WHAT TO PRODUCE — Name each person listed in the references of the abstract below on alcohol self-assembly in water, giving every name only once.

SOURCE PASSAGE —
◆ ◆ ◆ ◆ ◆
Entropically Driven Self-Assembly of Alcohols in Water via Nano-Encapsulation

Porous icosahedral-symmetry molybdenum-oxide nanocapsules, {Mo₁₃₂}, are comprised of twelve pentagonal [(Mo^VI)Mo^VI₅] units and 30 {Mo^V₂O₄L}¹⁺ linkers, where L is an endohedrally coordinated η²-bound carboxylate ligand. These building blocks form 20 Mo₉O₉ openings that allow exchange of ligands, L, with carboxylate anions in bulk water outside the capsule. Using L = formate, the capsule, [[{Mo^VI₆O₂₁(H₂O)₆}₁₂{(Mo^V₂O₄)₃₀(H₂O)₁₆}]^28-], was used for the uptake of a polyol guest, L-glycerate, CH₂(OH)CH(OH)CO₂^–, whose population inside the capsule was quantified by ¹H-NMR spectroscopy. As the pH decreased from pH 5.4 to 2.6, the population of L-glycerate ligands inside the capsule increased dramatically. Van’t Hoff’s plots obtained by variable-temperature ¹H-NMR revealed that at all pH values, uptake was entropically favorable and enthalpically unfavorable. At lower pH values, however, the unfavorable enthalpy is attenuated by the dissolution of H⁺ in the alcoholic environment inside the capsule, such that the favorable entropy becomes dominant. Proton uptake was indirectly supported by single-crystal X-ray structural analysis, which revealed water-molecule bridges between L-glycerate –OH groups inside the capsule. The findings show that under the right conditions, the assembly of polyols in water is entropically driven, with an energetic signature identical to that normally associated with the uptake of hydrocarbon hydrophobes.

Figure 1. L-glycerate uptake via ligand exchange inside a {Mo₁₃₂} capsule.

References:

1. Sourav Chakraborty^†, Alina Grego^†, Somenath Garai and Ira A. Weinstock*, Manuscript under preparation.

2. Alina Grego, Achim Müller, and Ira A. Weinstock, Angew. Chem. Int. Ed. 2013, 52, 8358 –8362.
◆ ◆ ◆ ◆ ◆
ENTRIES SUPPLIED —
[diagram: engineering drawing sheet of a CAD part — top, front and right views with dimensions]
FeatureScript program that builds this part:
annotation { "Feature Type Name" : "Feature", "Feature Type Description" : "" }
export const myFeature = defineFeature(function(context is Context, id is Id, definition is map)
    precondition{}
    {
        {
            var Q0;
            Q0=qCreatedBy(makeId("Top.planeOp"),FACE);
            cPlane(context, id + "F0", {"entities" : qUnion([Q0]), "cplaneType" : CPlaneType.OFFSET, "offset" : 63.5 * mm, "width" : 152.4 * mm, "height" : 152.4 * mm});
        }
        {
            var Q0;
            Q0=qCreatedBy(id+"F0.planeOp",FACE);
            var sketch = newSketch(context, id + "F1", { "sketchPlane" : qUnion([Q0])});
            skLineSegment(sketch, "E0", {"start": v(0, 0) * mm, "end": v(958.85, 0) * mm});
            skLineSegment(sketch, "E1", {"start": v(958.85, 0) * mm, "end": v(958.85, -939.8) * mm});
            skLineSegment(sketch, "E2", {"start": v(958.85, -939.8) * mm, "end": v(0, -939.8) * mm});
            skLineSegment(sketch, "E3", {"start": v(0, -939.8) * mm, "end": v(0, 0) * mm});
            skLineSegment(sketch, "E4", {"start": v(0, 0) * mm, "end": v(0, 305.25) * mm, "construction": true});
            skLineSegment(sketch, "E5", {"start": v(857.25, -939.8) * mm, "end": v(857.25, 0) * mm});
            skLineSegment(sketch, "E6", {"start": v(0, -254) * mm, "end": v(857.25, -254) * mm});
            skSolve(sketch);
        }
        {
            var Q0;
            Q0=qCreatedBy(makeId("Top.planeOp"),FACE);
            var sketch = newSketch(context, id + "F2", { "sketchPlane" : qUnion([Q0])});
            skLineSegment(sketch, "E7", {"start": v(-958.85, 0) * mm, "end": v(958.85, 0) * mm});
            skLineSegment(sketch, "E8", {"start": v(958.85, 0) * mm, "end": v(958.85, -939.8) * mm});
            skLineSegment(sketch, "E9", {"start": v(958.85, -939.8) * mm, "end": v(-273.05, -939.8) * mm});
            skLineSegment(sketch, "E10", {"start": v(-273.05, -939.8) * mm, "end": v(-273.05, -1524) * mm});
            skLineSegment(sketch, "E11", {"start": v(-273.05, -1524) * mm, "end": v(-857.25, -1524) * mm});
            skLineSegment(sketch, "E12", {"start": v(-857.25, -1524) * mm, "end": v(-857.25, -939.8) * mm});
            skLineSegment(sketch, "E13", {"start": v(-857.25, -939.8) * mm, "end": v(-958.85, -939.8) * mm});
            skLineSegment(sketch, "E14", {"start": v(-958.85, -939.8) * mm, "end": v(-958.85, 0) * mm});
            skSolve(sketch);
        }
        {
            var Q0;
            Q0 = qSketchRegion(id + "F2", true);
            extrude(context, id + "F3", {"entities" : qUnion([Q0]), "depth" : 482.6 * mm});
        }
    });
◆ ◆ ◆ ◆ ◆
EXERCISE ANSWER — Sourav Chakraborty, Alina Grego, Somenath Garai, Ira A. Weinstock, Achim Müller